2. Apparatus according to claim 1, characterized in that the scattered light detector (50) has at least one photodiode (51).

3. Apparatus according to claim 2, characterized in that the photodiode (51) of the scattered light detector (50) is arranged so that it outside of the light on the scattered light detector (50) incident light, the receiving unit (30) with test cells ^¬ (2 ) as well as the substrate (31) penetrates unscratched lies.

4. Device according to one of the preceding claims, characterized in that the second measuring device comprises an optical filter (4) which is arranged between the receiving unit (30) and the scattered light detector (50).

5. Apparatus according to claim 4, characterized in that the optical density of the filter (4), which is in particular a In ^¬ terferenzfilter, is dependent on the angle of incidence of the light.
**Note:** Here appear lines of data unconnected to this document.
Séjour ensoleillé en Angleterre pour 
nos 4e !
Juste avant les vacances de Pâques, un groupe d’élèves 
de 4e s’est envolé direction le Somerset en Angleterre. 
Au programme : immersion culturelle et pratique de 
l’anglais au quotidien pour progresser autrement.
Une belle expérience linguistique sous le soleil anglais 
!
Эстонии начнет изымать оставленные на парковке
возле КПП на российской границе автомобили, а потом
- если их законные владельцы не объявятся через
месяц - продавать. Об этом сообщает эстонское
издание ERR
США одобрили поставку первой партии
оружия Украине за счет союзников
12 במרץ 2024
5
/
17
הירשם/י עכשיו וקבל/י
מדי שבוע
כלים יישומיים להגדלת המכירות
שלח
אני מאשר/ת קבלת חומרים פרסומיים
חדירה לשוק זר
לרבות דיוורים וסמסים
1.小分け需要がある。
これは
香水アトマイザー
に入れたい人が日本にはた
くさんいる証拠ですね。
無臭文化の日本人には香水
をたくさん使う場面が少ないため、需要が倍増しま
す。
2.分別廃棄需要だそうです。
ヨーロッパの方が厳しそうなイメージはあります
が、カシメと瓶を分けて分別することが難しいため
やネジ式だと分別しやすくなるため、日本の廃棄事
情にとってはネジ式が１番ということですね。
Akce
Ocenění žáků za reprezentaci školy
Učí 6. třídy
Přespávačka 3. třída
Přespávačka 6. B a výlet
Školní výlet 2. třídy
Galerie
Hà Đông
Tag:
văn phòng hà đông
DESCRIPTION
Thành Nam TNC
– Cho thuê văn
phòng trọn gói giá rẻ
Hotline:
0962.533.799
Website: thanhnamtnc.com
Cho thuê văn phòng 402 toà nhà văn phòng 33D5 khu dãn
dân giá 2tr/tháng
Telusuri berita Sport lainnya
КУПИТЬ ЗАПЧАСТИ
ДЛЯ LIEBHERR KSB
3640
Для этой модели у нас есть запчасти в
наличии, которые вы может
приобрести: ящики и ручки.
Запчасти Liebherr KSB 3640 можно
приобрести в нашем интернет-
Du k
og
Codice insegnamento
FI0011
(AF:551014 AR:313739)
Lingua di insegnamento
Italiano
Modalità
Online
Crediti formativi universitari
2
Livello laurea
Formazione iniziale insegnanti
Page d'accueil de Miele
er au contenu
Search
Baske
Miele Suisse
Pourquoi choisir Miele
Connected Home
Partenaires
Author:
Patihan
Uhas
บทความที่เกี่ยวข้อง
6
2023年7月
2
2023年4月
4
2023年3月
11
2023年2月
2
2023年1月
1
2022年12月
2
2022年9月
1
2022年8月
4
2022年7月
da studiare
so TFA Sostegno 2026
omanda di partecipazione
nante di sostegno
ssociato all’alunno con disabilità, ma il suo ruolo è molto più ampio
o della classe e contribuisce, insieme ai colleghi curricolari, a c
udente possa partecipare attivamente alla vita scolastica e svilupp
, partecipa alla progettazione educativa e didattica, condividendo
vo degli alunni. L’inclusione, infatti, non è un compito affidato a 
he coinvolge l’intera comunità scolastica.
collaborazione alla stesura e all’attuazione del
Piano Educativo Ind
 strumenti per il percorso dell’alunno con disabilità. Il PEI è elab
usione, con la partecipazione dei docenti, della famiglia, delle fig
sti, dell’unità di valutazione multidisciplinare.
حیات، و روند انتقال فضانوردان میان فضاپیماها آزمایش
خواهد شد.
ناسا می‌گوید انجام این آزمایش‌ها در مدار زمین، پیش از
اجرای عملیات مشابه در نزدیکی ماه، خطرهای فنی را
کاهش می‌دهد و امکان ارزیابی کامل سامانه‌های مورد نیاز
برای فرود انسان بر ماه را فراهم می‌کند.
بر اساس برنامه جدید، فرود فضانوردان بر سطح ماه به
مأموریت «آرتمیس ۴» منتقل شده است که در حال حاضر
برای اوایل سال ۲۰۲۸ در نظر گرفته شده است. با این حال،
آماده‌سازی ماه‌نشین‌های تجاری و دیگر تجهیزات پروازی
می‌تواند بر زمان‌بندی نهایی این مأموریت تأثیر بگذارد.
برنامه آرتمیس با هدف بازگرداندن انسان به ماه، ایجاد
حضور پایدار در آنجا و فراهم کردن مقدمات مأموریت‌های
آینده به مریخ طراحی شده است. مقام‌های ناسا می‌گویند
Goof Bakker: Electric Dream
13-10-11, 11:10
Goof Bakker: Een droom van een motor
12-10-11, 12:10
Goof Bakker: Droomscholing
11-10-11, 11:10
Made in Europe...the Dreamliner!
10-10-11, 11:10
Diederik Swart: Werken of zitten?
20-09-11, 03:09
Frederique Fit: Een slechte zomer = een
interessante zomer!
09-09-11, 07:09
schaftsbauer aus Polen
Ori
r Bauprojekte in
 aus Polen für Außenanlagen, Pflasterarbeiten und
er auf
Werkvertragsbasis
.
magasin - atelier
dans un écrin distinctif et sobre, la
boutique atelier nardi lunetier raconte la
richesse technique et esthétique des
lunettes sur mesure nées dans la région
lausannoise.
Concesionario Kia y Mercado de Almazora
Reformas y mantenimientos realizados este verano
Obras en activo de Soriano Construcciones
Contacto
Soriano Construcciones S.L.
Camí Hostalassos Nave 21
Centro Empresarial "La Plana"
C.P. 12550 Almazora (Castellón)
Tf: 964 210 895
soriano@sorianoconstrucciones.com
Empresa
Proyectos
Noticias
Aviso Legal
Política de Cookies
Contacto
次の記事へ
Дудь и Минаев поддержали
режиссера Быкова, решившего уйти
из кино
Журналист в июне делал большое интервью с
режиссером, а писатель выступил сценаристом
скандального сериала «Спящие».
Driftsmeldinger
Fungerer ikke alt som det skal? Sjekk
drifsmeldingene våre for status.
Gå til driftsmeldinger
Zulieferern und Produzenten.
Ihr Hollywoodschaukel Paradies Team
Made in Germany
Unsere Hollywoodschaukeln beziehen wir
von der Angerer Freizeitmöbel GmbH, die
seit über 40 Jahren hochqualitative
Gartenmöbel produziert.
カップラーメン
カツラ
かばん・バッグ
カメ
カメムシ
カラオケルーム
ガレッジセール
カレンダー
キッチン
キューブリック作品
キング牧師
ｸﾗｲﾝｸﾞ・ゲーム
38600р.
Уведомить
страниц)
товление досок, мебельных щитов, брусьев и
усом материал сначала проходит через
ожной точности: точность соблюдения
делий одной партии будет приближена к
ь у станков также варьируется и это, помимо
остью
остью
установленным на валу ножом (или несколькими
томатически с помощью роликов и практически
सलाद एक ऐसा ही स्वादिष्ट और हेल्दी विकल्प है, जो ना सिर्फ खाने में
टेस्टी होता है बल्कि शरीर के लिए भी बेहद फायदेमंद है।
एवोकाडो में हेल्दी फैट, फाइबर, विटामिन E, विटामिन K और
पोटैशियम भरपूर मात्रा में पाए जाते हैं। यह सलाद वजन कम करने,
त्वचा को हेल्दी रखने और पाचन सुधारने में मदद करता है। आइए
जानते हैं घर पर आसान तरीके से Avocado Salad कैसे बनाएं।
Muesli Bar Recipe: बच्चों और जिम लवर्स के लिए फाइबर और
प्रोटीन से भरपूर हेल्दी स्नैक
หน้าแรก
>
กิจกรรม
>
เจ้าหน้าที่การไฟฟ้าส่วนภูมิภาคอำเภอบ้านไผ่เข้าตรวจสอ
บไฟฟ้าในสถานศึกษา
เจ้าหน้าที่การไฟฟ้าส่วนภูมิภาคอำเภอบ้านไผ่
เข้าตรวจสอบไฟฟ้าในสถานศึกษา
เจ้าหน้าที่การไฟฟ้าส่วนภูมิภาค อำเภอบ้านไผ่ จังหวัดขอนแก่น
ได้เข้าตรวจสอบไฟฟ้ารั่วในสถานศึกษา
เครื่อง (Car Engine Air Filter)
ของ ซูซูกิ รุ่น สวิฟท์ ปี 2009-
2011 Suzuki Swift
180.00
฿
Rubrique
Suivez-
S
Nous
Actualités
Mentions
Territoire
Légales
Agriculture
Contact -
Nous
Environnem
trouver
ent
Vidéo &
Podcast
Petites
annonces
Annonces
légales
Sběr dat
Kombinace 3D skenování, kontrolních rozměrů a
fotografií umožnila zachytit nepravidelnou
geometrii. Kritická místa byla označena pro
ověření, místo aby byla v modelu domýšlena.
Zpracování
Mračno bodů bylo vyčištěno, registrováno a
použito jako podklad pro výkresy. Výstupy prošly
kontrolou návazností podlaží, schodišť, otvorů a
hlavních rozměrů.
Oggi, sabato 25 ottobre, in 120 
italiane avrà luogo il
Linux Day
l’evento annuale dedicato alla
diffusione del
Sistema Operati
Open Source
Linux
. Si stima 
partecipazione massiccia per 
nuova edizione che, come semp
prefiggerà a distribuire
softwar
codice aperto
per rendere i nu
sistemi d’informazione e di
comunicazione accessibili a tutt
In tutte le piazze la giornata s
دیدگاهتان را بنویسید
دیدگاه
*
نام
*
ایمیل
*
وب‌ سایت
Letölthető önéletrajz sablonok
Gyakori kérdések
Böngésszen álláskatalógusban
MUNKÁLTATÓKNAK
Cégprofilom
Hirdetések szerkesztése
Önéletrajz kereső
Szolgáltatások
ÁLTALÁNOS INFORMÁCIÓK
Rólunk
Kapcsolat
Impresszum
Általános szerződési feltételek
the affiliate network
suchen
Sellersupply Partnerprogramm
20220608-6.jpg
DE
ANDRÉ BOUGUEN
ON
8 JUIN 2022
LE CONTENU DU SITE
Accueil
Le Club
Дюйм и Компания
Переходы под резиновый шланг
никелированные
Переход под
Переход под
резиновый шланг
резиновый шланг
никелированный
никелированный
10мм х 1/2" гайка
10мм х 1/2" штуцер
6. Device according to one of claims 4 or 5, characterized in that the photodiode (51) centrally in one of the test cells (2) scattered light (IIb) detected area of the scattered light detector (50).

7. Device according to one of claims 4 to 6, characterized in that the extent (A) of the surface of the Fo ^¬ todiode (51) is greater than that of the in the receiving unit (30) incident light (IIa) detected area (B) of the substrate ^¬ (31), in particular larger than the substrate (31).

8. Device according to one of the preceding claims, characterized in that the substrate (31) is exchangeable.

9. Device according to one of the preceding claims, characterized in that the receiving unit (30), which is ^{¬ in} particular a microtiter plate, interchangeable.

10. Device according to one of the preceding claims, characterized in that the receiving unit (30) as

Microfluidic channel is designed.

11. Device according to one of the preceding claims, characterized in that the receiving unit (30) forms part of the first measuring device for cell measurement and the substrate (31) is designed as a sensor electrode.

12. Device according to one of the preceding claims, characterized in that the second measuring device and the receiving unit (30) are movable relative to each other.

13. Device according to one of the preceding claims, DA by in that the first measuring device comprises Minim ^¬ least one electrode for the electrochemical analysis of the test ^¬ cells (2).

14. Device according to one of the preceding claims, characterized in that the first measuring device Minim ^¬ least comprises an ion-selective electrode.

15. Device according to one of the preceding claims, characterized in that the first measuring device Minim ^¬ least comprises an electrode for impedance measurement of the test cells (2).